Hochschild homology in a braided tensor category

Abstract:

An r-algebra is an algebra A over k equipped with a Yang-Baxter operator $R:A \otimes A \to A \otimes A$ such that $R(1 \otimes a) = a \otimes 1$, $R(a \otimes 1) = 1 \otimes a$, and the quasitriangularity conditions $R(m \otimes I) = (I \otimes m)(R \otimes I)(I \otimes R)$ and $R(I \otimes m) = (m \otimes I)(I \otimes R)(R \otimes I)$ hold, where $m:A \otimes A \to A$ is the multiplication map and $I:A \to A$ is the identity. R-algebras arise naturally as algebra objects in a braided tensor category of k-modules (e.g., the category of representations of a quantum group).
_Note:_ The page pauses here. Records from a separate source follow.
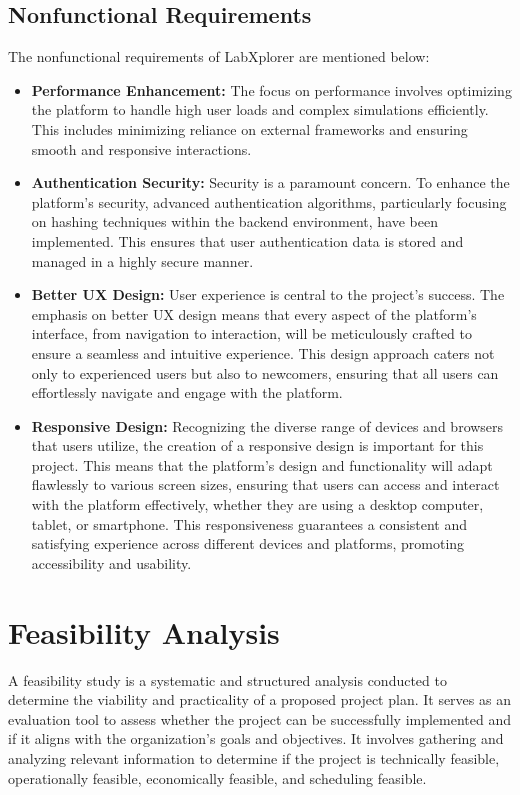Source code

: \subsection{Nonfunctional Requirements}
The nonfunctional requirements of LabXplorer are mentioned below:
\begin{itemize}
    \item \textbf{Performance Enhancement:} The focus on performance involves optimizing the platform to handle high user loads and complex simulations efficiently. This includes minimizing reliance on external frameworks and ensuring smooth and responsive interactions.
    \item \textbf{Authentication Security:} Security is a paramount concern. To enhance the platform’s security, advanced authentication algorithms, particularly focusing on hashing techniques within the backend environment, have been implemented. This ensures that user authentication data is stored and managed in a highly secure manner.
    \item \textbf{Better UX Design:} User experience is central to the project’s success. The emphasis on better UX design means that every aspect of the platform’s interface, from navigation to interaction, will be meticulously crafted to ensure a seamless and intuitive experience. This design approach caters not only to experienced users but also to newcomers, ensuring that all users can effortlessly navigate and engage with the platform.
    \item \textbf{Responsive Design:} Recognizing the diverse range of devices and browsers that users utilize, the creation of a responsive design is important for this project. This means that the platform’s design and functionality will adapt flawlessly to various screen sizes, ensuring that users can access and interact with the platform effectively, whether they are using a desktop computer, tablet, or smartphone. This responsiveness guarantees a consistent and satisfying experience across different devices and platforms, promoting accessibility and usability.
\end{itemize}
\section{Feasibility Analysis}
A feasibility study is a systematic and structured analysis conducted to determine the viability and practicality of a proposed project plan. It serves as an evaluation tool to assess whether the project can be successfully implemented and if it aligns with the organization's goals and objectives. It involves gathering and analyzing relevant information to determine if the project is technically feasible, operationally feasible, economically feasible, and scheduling feasible.
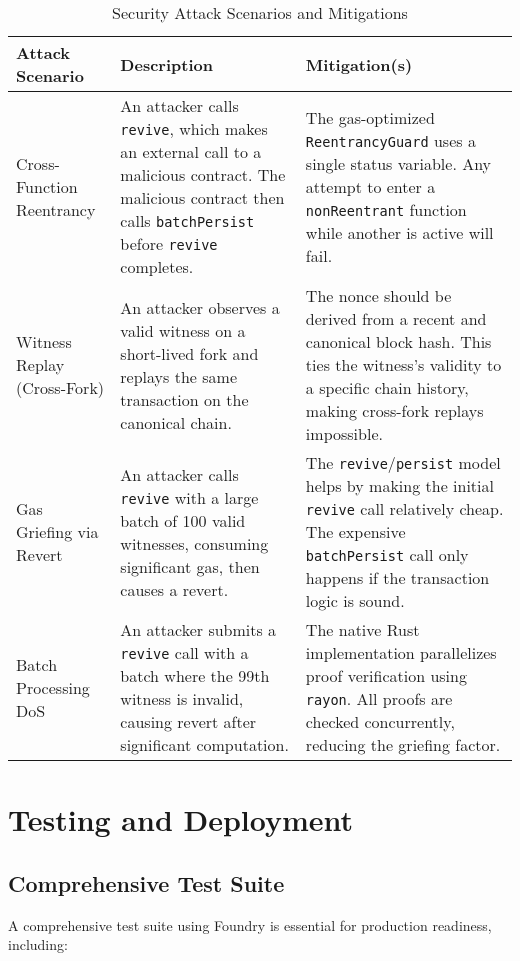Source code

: \documentclass{article}
\begin{document}
\begin{table}[h]
\centering
\begin{tabular}{|p{3cm}|p{5cm}|p{6cm}|}
\hline
\textbf{Attack Scenario} & \textbf{Description} & \textbf{Mitigation(s)} \\
\hline
Cross-Function Reentrancy & An attacker calls \texttt{revive}, which makes an external call to a malicious contract. The malicious contract then calls \texttt{batchPersist} before \texttt{revive} completes. & The gas-optimized \texttt{ReentrancyGuard} uses a single status variable. Any attempt to enter a \texttt{nonReentrant} function while another is active will fail. \\
\hline
Witness Replay (Cross-Fork) & An attacker observes a valid witness on a short-lived fork and replays the same transaction on the canonical chain. & The nonce should be derived from a recent and canonical block hash. This ties the witness's validity to a specific chain history, making cross-fork replays impossible. \\
\hline
Gas Griefing via Revert & An attacker calls \texttt{revive} with a large batch of 100 valid witnesses, consuming significant gas, then causes a revert. & The \texttt{revive}/\texttt{persist} model helps by making the initial \texttt{revive} call relatively cheap. The expensive \texttt{batchPersist} call only happens if the transaction logic is sound. \\
\hline
Batch Processing DoS & An attacker submits a \texttt{revive} call with a batch where the 99th witness is invalid, causing revert after significant computation. & The native Rust implementation parallelizes proof verification using \texttt{rayon}. All proofs are checked concurrently, reducing the griefing factor. \\
\hline
\end{tabular}
\caption{Security Attack Scenarios and Mitigations}
\end{table}

\section{Testing and Deployment}

\subsection{Comprehensive Test Suite}

A comprehensive test suite using Foundry is essential for production readiness, including:
\end{document}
If $m = m{R^2}$, then A is both a left and right module over the braided tensor product ${A^e} = A\hat \otimes {A^{{\text {op}}}}$, where ${A^{{\text {op}}}}$ is simply A equipped with the "opposite" multiplication map ${m^{{\text {op}}}} = mR$. Moreover, there is an explicit chain complex computing the braided Hochschild homology ${H^R}(A) = \operatorname {Tor}^{{A^e}}(A,A)$. When $m = mR$ and ${R^2} = {\text {id}}_{A \otimes A}$, this chain complex admits a generalized shuffle product, and there is a homomorphism from the r-commutative differential forms ${\Omega _R}(A)$ to ${H^R}(A)$.